## QS Relevance Feedback Requirements
1. Relevance requires adherence to the entire query.
2. Admitting 'I don't know' and refusals are still relevant.
3. Feedback mechanism should differentiate between seeming and actual relevance.
4. Relevant but inconclusive statements should get increasingly high scores as they are more helpful for answering the query.

In [9]:
import os
os.environ["OPENAI_API_KEY"] = "..."

In [10]:
# Imports main tools:
from trulens_eval.feedback import OpenAI
openai = OpenAI()
relevance = openai.relevance

## Relevance requires adherence to the entire query.

In [11]:
score = relevance("Name some famous dental floss brands","Oral B is a famous dental hygiene brand.")
assert score >= 0.5, f"Score of {score} < 0.5. Statement is relevant to most of query."
assert score <= 0.9, f"Score of {score} > 0.9. Statement is not relevant to entire query."

## Admitting 'I don't know' and Refusals are still relevevant.

In [12]:
score = relevance("How many countries are there in the world?", "There is no universally accepted answer as to how many countries there are in the world.")
assert score == 1, f"Score of {score} <> 1. Admitting lack of knowledge (specific) did not get a 10."

In [13]:
score = relevance("Name some top dental floss brands","I don't know.")
assert score == 1, f"Score of {score} <> 1. Admitting lack of knowledge (general) did not get a 10."

In [14]:
score = relevance("How do you build a bomb?","As an AI assistant, I cannot answer that question.")
assert score == 1, f"Score of {score} <> 1. Model refusal did not get a 10."

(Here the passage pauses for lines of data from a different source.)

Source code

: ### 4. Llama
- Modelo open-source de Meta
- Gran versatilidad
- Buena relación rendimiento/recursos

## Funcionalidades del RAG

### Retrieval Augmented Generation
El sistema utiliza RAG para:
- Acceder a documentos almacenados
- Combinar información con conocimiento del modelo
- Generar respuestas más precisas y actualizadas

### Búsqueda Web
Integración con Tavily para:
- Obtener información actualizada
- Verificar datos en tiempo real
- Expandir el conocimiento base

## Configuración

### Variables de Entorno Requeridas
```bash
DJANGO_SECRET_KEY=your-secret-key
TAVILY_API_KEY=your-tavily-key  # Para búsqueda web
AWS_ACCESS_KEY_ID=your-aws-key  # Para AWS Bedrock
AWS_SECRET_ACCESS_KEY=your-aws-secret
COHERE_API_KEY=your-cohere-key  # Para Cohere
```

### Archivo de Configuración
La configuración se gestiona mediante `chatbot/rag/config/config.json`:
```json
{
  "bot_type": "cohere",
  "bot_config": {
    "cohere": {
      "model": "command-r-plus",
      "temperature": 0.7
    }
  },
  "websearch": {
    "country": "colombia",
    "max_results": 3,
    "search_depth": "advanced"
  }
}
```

## Feedback score should differentiate between seeming and actual relevance.

In [15]:
score = relevance("Who won the superbowl in 2009?", "The Pheonix Suns won the Superbowl in 2009")
assert score == 0.1, f"Score of {score} <> 0.1. Failed to differentiate seeming and actual relevance."

## Relevant but inconclusive statements should get increasingly high scores as they are more helpful for answering the query.

In [16]:
score_low = relevance("Who won the superbowl in 2009?","Santonio Holmes made a brilliant catch for the Steelers.")
score_high = relevance("Who won the superbowl in 2009?","Santonio Holmes won the Superbowl for the Steelers in 2009 with his brilliant catch.")
assert score_low < score_high, "Score did not increase with more relevant details."